TEXT
A Detroit favorite, this pan-baked pizza is versatile, easy to make and delicious.
Course Main Course
Cuisine Italian-American
Servings 4 to 6

Ingredients

  • 2-1/2 cups unbleached white flour
  • 1-1/2 teaspoons instant yeast
  • 1 teaspoon salt
  • 1 cup lukewarm water
  • olive oil
  • 1/4 pound of sausage, browned and drained
  • 6 – 8 ounces mozzarella and sharp or extra sharp cheddar cut into 1/2-inch cubes
  • 6 – 8 ounces sharp or extra sharp cheddar cut into 1/2-inch cubes
  • 3 cups of tomato sauce

Instructions

  • Make the dough. Mix the flour, yeast, salt and water in a medium bowl with your hands until a shaggy dough forms. Cover it for 10 minutes. Then knead until it is smooth and elastic—probably about 2 minutes. Coat a bowl with olive oil, put in the dough and swoosh it around, then cover it and let it sit in a warm place for two hours.
  • Lightly oil a 9x13-inch cake pan (or a black-anodized Detroit pizza pan). Put the dough in the pan and, working gently, push and press it around with your fingertips so it fills the bottom of the pan. If the dough is not willing to stretch right away, let it rest for a few minutes and then have at it again, repeating until the dough fills the bottom of the pan evenly. Don’t bother to build up a rim; the dough should be uniformly flat. Once that is complete, let it rest for half an hour.
  • Gently heat the sauce. You want a thickish sauce. We used some leftover marinara and added in some freshly roasted cherry tomatoes. Use the sauce you have on hand, including store-bought pasta or pizza sauce.
  • Preheat the oven to 500ºF and place a rack in the lowest position.
  • Assemble the pizza. First, scatter the sausage uniformly across the dough. Then add in the cheese cubes. Be sure they go right up to the edges. Don’t hold back.
  • Add the sauce. Traditionally, spoon the sauce on in three long lines up the length of the pizza; or you can dollop it all over.

PROBLEM DESCRIPTION
In the recipe, how long should the dough rest in the pan after it has been pressed out? The entries have nothing to do with the recipe.

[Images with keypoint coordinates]
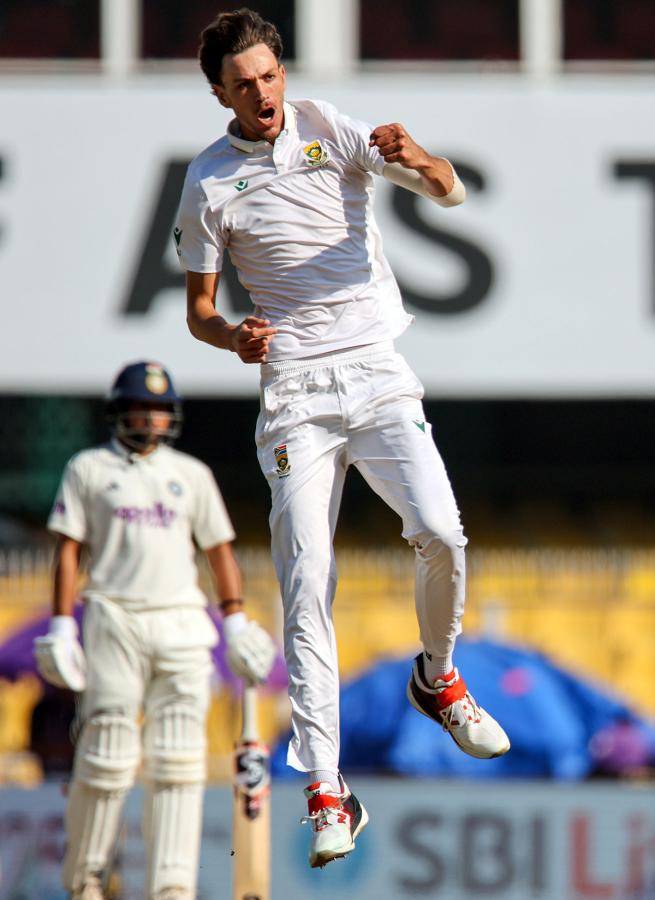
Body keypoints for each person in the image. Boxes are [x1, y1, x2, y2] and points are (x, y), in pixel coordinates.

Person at [176, 8, 510, 869]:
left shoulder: (329, 127)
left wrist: (419, 158)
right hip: (294, 394)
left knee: (440, 532)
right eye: (242, 83)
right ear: (217, 91)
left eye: (269, 75)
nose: (262, 93)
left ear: (281, 71)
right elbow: (200, 312)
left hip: (374, 368)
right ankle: (326, 788)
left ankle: (437, 677)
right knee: (305, 580)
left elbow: (449, 192)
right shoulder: (210, 181)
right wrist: (233, 336)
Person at [33, 361, 276, 900]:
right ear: (119, 411)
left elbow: (218, 550)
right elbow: (69, 550)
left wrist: (234, 621)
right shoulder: (89, 468)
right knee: (107, 752)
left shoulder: (191, 475)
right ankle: (87, 879)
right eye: (142, 407)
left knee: (179, 762)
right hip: (114, 616)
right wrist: (61, 623)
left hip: (182, 621)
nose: (151, 418)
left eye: (161, 411)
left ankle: (171, 888)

RESULT OF THIS TASK
Half an hour.